Psychologists point out that PPD is not new. “My brother’s wife committed suicide in the 1960s. We knew that she wasn't well after giving birth, but we did not realize how bad things were. Back then, we had no idea what postpartum depression was,” recalls Alexandra, 81.
Before the revolution in Russia, the whole family was involved in raising the children of a young mother, so usually one of the older women noticed a problem when it arose and managed to help in time. In addition, young mothers, who usually grew up in large families, had the experience of raising and feeding children, and their older children also often helped out.
In Soviet times, the role of a big family was in large part assumed by the state. A woman suffering from PPD could check in her baby, from infancy, to a free round-the-clock daycare and go to work, and no one shamed her for this. In addition, the Soviet Union had very good pediatric care. Doctors and nurses from a local clinic literally did not leave a young mother in peace if she seemed to be struggling, for whatever reason. The conditions were tough, but a woman was not left alone with the problem.
In modern Russia, a young woman finds herself in 'isolation' that simply did not exist before on such a large scale. The first baby she picks up is her own.
Breastfeeding consultant Irina Ryukhova points out that many women, eager to live up to the image of an ideal mother, cannot cope with the influx of new information and do not know how to apply it in real life to their baby. Deprived of the support of older experienced women and society (daycare is not as common as it used to be, while kindergartens only accept children from the age of three), young mothers feel helpless.
Home alone within the four walls of their apartment, many women are left to cope with PPD without any outside help. The husband is usually at work, and paternity leave is not particularly widespread in Russia (only 2 percent of men take it). There is no one to help them in time and raise the alarm.

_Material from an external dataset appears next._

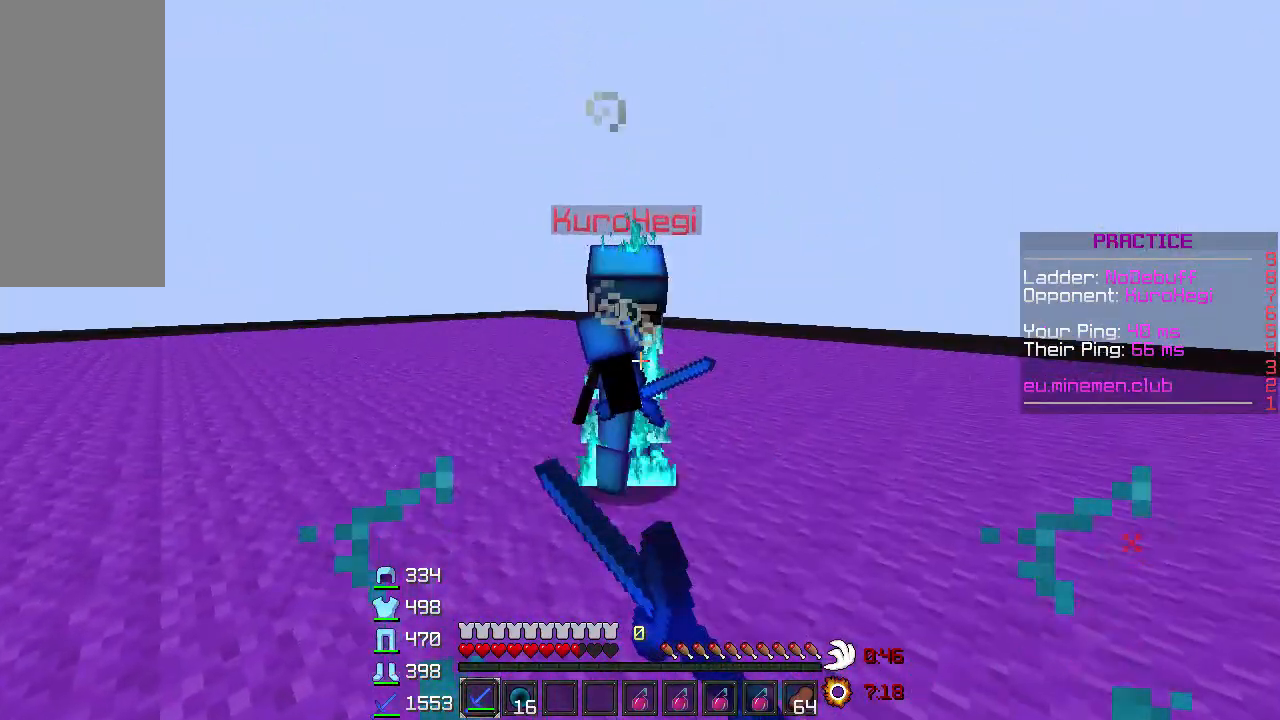
{"keys": ["s"], "mouse": [], "events": [[150, "mouse_left", "down"], [350, "mouse_left", "up"]]}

Another major factor is the lack of opportunity to hire babysitters or childcare professionals. Most families do not have the money to do this, and loved ones often condemn mothers who 'leave' their baby to 'a stranger'.
The situation is further aggravated by the fact that in Russia seeking psychological help is not a common practice. Psychologist Daria Chernova explains: “There is a big fear of admitting that things are bad and a big fear of turning to a psychiatrist." Many people are afraid to take strong medical drugs, and even Chernova's colleagues often believe that they can cope with a problem by themselves, without resorting to medicine.